Locate the lines of the listing below that hold "Энисели", then copy each of them.

Segment Open

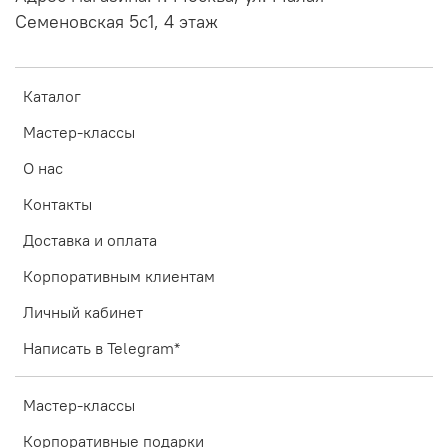
Семеновская 5с1, 4 этаж
Каталог
Мастер-классы
О нас
Контакты
Доставка и оплата
Корпоративным клиентам
Личный кабинет
Написать в Telegram*
Мастер-классы
Корпоративные подарки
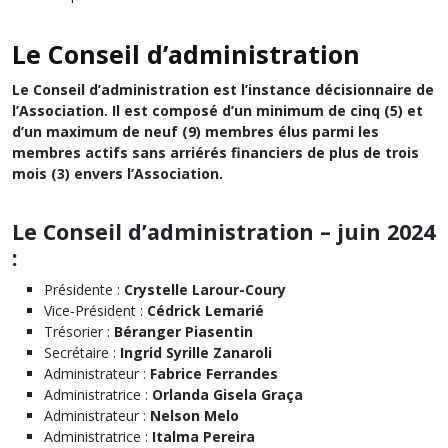
Le Conseil d’administration
Le Conseil d’administration est l’instance décisionnaire de
l’Association. Il est composé d’un minimum de cinq (5) et
d’un maximum de neuf (9) membres élus parmi les
membres actifs sans arriérés financiers de plus de trois
mois (3) envers l’Association.
Le Conseil d’administration – juin 2024
:
Présidente :
Crystelle Larour-Coury
Vice-Président :
Cédrick Lemarié
Trésorier :
Béranger Piasentin
Secrétaire :
Ingrid Syrille Zanaroli
Administrateur :
Fabrice Ferrandes
Administratrice :
Orlanda Gisela Graça
Administrateur :
Nelson Melo
Administratrice :
Italma Pereira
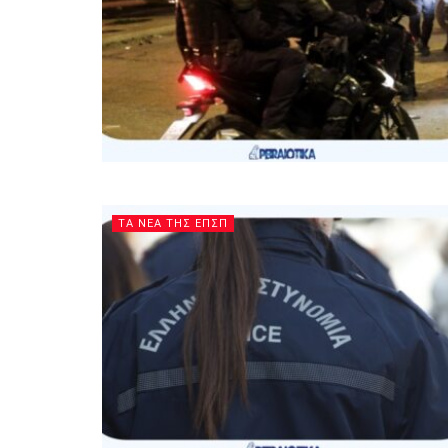
ΤΑ ΝΕΑ ΤΗΣ ΕΠΣΠ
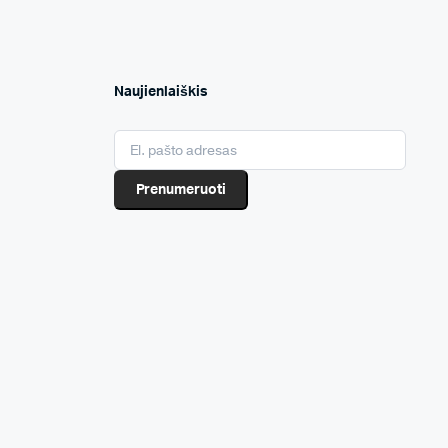
Naujienlaiškis
Prenumeruoti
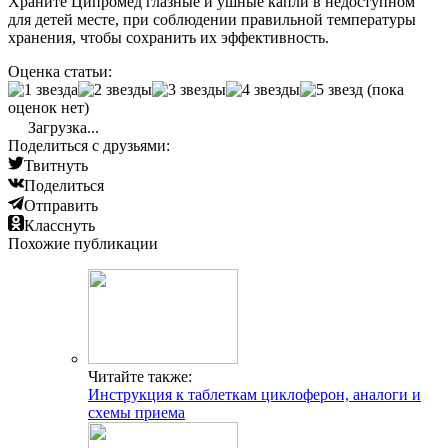
Храните Ципромед глазные и ушные капли в недоступном
для детей месте, при соблюдении правильной температуры
хранения, чтобы сохранить их эффективность.
Оценка статьи:
(пока
оценок нет)
Загрузка...
Поделиться с друзьями:
Твитнуть
Поделиться
Отправить
Класснуть
Похожие публикации
Читайте также:
Инструкция к таблеткам циклоферон, аналоги и
схемы приема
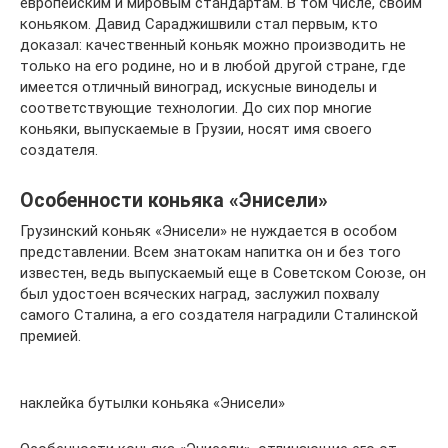
европейским и мировым стандартам. В том числе, своим
коньяком. Давид Сараджишвили стал первым, кто
доказал: качественный коньяк можно производить не
только на его родине, но и в любой другой стране, где
имеется отличный виноград, искусные виноделы и
соответствующие технологии. До сих пор многие
коньяки, выпускаемые в Грузии, носят имя своего
создателя.
Особенности коньяка «Энисели»
Грузинский коньяк «Энисели» не нуждается в особом
представлении. Всем знатокам напитка он и без того
известен, ведь выпускаемый еще в Советском Союзе, он
был удостоен всяческих наград, заслужил похвалу
самого Сталина, а его создателя наградили Сталинской
премией.
наклейка бутылки коньяка «Энисели»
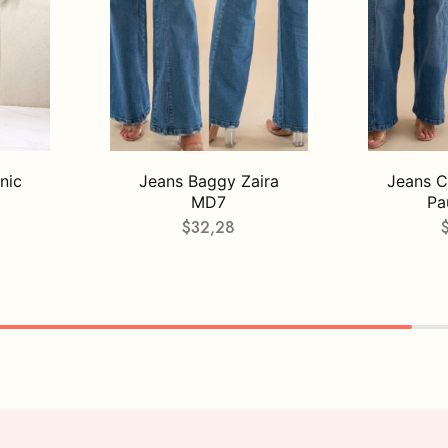
nic
Jeans Baggy Zaira
Jeans C
MD7
Pa
$
32,28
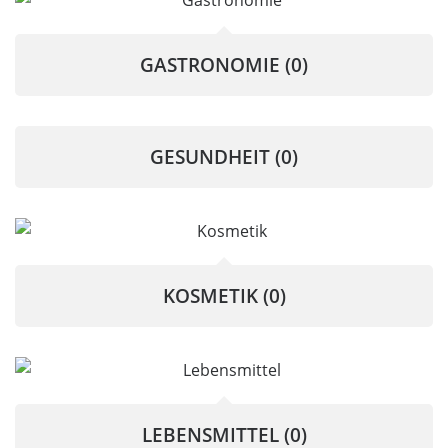
GASTRONOMIE
(0)
GESUNDHEIT
(0)
KOSMETIK
(0)
LEBENSMITTEL
(0)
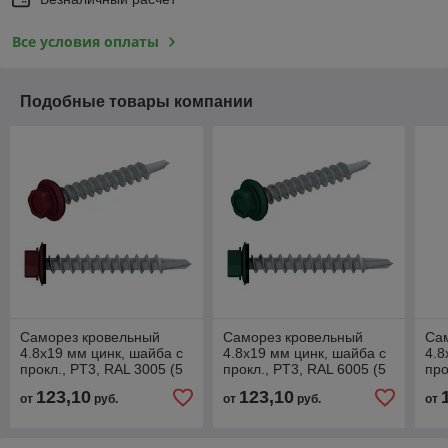
Все условия оплаты
Подобные товары компании
Саморез кровельный
Саморез кровельный
Са
4.8х19 мм цинк, шайба с
4.8х19 мм цинк, шайба с
4.8
прокл., PT3, RAL 3005 (5
прокл., PT3, RAL 6005 (5
про
кг) Starfix
кг) Starfix
кг) 
123,10
123,10
от
руб.
от
руб.
от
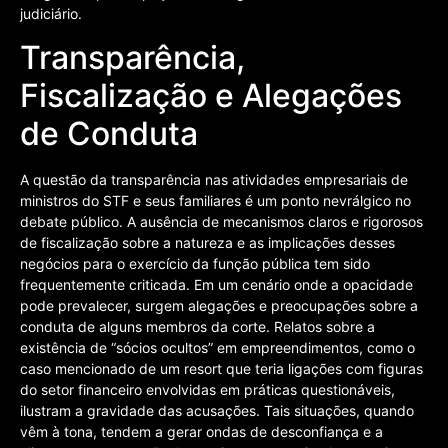
judiciário.
Transparência,
Fiscalização e Alegações
de Conduta
A questão da transparência nas atividades empresariais de
ministros do STF e seus familiares é um ponto nevrálgico no
debate público. A ausência de mecanismos claros e rigorosos
de fiscalização sobre a natureza e as implicações desses
negócios para o exercício da função pública tem sido
frequentemente criticada. Em um cenário onde a opacidade
pode prevalecer, surgem alegações e preocupações sobre a
conduta de alguns membros da corte. Relatos sobre a
existência de “sócios ocultos” em empreendimentos, como o
caso mencionado de um resort que teria ligações com figuras
do setor financeiro envolvidas em práticas questionáveis,
ilustram a gravidade das acusações. Tais situações, quando
vêm à tona, tendem a gerar ondas de desconfiança e a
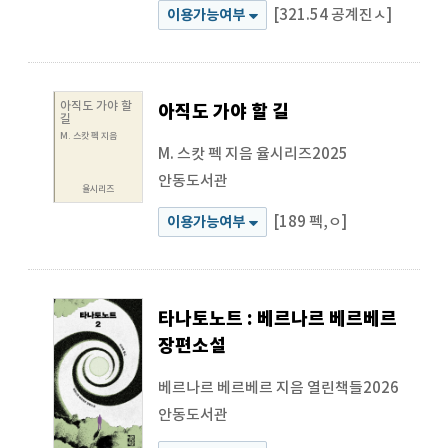
[321.54 공계진ㅅ]
이용가능여부
아직도 가야 할
아직도 가야 할 길
길
M. 스캇 펙 지음
M. 스캇 펙 지음
율시리즈2025
안동도서관
율시리즈
[189 펙,ㅇ]
이용가능여부
타나토노트 : 베르나르 베르베르
장편소설
베르나르 베르베르 지음
열린책들2026
안동도서관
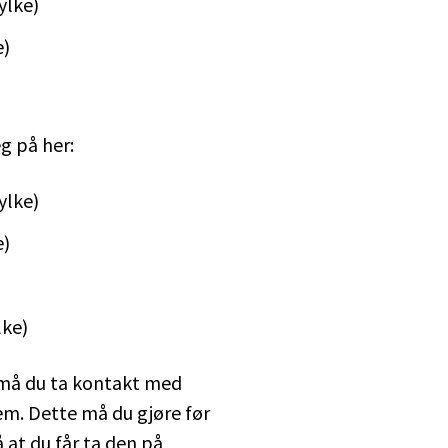
ylke)
e)
g på her:
ylke)
e)
lke)
 må du ta kontakt med
m. Dette må du gjøre før
 at du får ta den på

Segment Closed

__Response to the exercise__
Особенности коньяка «Энисели»
Грузинский коньяк «Энисели» не нуждается в особом
наклейка бутылки коньяка «Энисели»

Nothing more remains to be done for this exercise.